On March 11, 2011, an 8.9 magnitude earthquake, one of the largest ever recorded, struck Japan, triggering a huge 23-foot tsunami and a series of nuclear accidents. The staggering loss of lives and property, as well as the threats posed by the nuclear crisis, prompted a swift and massive outpouring of aid from the international community. CGI was among those who responded, helping both victims and clients impacted by the tragedy.

In the U.S., for example, CGI members partnered with the American Red Cross to raise funds for earthquake victims. A website for soliciting and receiving donations was quickly set up, and CGI committed to matching member donations up to $15,000. In total, $49,086, including the $15,000 match, was collected for the Red Cross in the immediate aftermath of the disaster.

In addition, CGI professionals provided critical support to clients impacted by the disaster, such as the U.S. Environmental Protection Agency. The EPA has a nationwide radiation-monitoring system that continuously monitors the nation’s air and is capable of detecting even the slightest increases in radiation. The technology backbone behind the system is the Central Data Exchange (CDX), which CGI has supported for two years.

CGI’s work to make the underlying CDX architecture more flexible and scalable paid off in the face of Japan’s nuclear emergency.
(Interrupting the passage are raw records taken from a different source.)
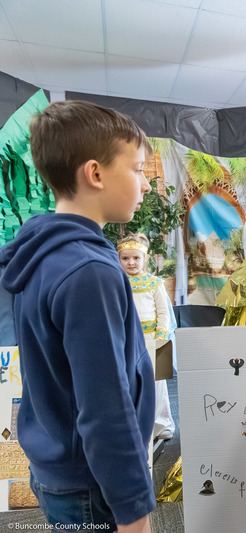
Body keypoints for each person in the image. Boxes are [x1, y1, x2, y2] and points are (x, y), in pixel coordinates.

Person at [0, 100, 155, 533]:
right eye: (138, 169)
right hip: (92, 485)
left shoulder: (45, 255)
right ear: (96, 174)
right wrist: (134, 512)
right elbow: (105, 407)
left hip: (61, 470)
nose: (145, 184)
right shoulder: (89, 272)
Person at [117, 233, 176, 441]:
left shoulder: (155, 283)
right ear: (119, 259)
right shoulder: (117, 283)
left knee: (157, 385)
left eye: (136, 258)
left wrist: (161, 338)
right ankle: (136, 426)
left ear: (145, 259)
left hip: (153, 340)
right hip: (128, 340)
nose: (131, 262)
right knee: (130, 383)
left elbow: (164, 313)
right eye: (125, 258)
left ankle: (162, 424)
Requests for radiation data increased from 50,000 per month to more than 1.1 million in a 24-hour period in response to the nuclear threat.

CGI members also worked around the clock to support a user-friendly public website set up by the EPA to keep Americans up to date on the crisis and easily interpret radiation data collected. The site included a monitoring station map, radiation results, announcements and frequently-asked questions. While the EPA has returned to routine radiation monitoring, the site remains accessible for historical and informative purposes.